The recovery in commercial real estate markets is proceeding unevenly across the various property types through the second quarter of 2021, according to data recently released from CoStar. Overall, recent trends are encouraging that the recovery is gaining momentum as the economy reopens.
The sectors that had been weakest during the winter and early spring either show early signs of stabilization (office) or are beginning to improve (retail). Meanwhile, sectors that had begun to recover last year (apartments) or had continued to grow during the pandemic (industrial) saw record increases in demand, falling vacancy rates, and rising rents.
The data from CoStar do not cover other property sectors that are important in the REIT universe (including lodging/resorts, self storage, and the tech-related sectors of data centers and cell towers), but other news indicates that the economic reopening is strengthening the recovery in these sectors as well.
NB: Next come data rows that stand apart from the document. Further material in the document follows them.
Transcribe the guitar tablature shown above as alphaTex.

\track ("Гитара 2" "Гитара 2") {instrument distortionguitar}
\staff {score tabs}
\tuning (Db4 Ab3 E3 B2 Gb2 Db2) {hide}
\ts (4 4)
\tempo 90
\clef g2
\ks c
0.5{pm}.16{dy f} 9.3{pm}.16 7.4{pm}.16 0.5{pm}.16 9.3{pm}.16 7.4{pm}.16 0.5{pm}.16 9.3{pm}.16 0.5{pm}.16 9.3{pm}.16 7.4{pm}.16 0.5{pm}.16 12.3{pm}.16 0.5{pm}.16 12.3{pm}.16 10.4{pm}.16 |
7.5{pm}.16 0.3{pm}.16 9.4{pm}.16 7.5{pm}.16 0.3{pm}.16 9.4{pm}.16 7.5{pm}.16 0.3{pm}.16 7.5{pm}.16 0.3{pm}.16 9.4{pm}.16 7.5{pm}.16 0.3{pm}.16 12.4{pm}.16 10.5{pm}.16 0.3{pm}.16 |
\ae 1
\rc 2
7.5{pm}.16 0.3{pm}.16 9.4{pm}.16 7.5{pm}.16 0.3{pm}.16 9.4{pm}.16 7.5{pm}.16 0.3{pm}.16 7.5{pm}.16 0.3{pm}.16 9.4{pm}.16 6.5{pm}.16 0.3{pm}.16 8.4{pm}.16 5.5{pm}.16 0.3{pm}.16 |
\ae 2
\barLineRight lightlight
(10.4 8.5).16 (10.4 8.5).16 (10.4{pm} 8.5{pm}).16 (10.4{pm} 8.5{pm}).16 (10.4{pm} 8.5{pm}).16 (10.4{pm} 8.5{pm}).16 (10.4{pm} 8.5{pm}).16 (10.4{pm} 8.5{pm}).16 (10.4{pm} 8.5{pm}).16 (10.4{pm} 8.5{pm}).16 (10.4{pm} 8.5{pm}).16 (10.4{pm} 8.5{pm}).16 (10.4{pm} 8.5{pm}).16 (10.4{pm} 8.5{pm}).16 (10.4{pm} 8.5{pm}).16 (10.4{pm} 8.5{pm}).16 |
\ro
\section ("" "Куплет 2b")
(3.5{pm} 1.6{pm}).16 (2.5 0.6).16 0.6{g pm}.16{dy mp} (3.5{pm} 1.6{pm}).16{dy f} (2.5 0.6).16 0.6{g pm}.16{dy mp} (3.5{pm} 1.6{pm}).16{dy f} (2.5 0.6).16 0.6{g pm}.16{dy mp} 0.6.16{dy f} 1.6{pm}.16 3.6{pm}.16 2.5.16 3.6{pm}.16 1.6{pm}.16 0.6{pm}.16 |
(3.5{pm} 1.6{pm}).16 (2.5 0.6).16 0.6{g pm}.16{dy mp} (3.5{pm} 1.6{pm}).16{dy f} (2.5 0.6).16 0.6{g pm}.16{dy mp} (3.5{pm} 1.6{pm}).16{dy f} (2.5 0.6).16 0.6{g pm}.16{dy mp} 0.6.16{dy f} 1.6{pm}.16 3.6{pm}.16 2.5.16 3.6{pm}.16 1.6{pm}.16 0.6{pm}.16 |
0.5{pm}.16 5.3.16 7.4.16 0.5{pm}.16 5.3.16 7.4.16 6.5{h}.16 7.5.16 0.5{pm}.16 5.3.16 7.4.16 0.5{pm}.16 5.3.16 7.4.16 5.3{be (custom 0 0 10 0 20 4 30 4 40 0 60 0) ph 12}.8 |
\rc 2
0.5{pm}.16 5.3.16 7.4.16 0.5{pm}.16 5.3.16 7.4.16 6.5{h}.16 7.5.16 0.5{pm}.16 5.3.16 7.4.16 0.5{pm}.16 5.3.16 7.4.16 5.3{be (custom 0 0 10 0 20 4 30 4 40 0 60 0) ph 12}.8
Office markets were mixed, as demand continued to weaken, but rents stabilized. Net absorption was negative 12.9 million square feet; the decline in leased office space has slowed, however, from an average negative 38.3 million square feet net absorption during 2020:Q3-2021:Q1 (chart 1). Office vacancy rates rose 37 bps, which is about half the pace of increase of the past year, and rents were little changed after four quarters of decline (vacancy rates and rent growth, charts 2 and 3).
Retail property markets began to recover, with positive net absorption of 19.2 million square feet. This is the largest increase in demand since 2018:Q3, and was nearly three times the new supply of 7.0 million square feet (chart 4). Retail vacancy rates declined 11 bps, and rents rose slightly.
Industrial markets continued to surge on demand for logistics space in the e-commerce era. Net absorption was a record 108.4 million square feet during the quarter (chart 5). Industrial vacancy rates dropped 25 bps, and rents jumped 1.8%.
Apartment markets broke all records for demand growth, rent growth, and declines in vacancy rates. Net absorption of 228.7 thousand units compares to an annual average of 195 thousand units between 2000 and 2019 (chart 6 (quarterly data) and chart 6a (trailing four-quarter sum, to smooth out seasonal leasing patterns)). Vacancy rates were down 80 bps, to 5.3%, the lowest since 2000. The quarterly increase in apartment rents was a record 5.4%, and apartment rents are 7.7% higher than one year ago.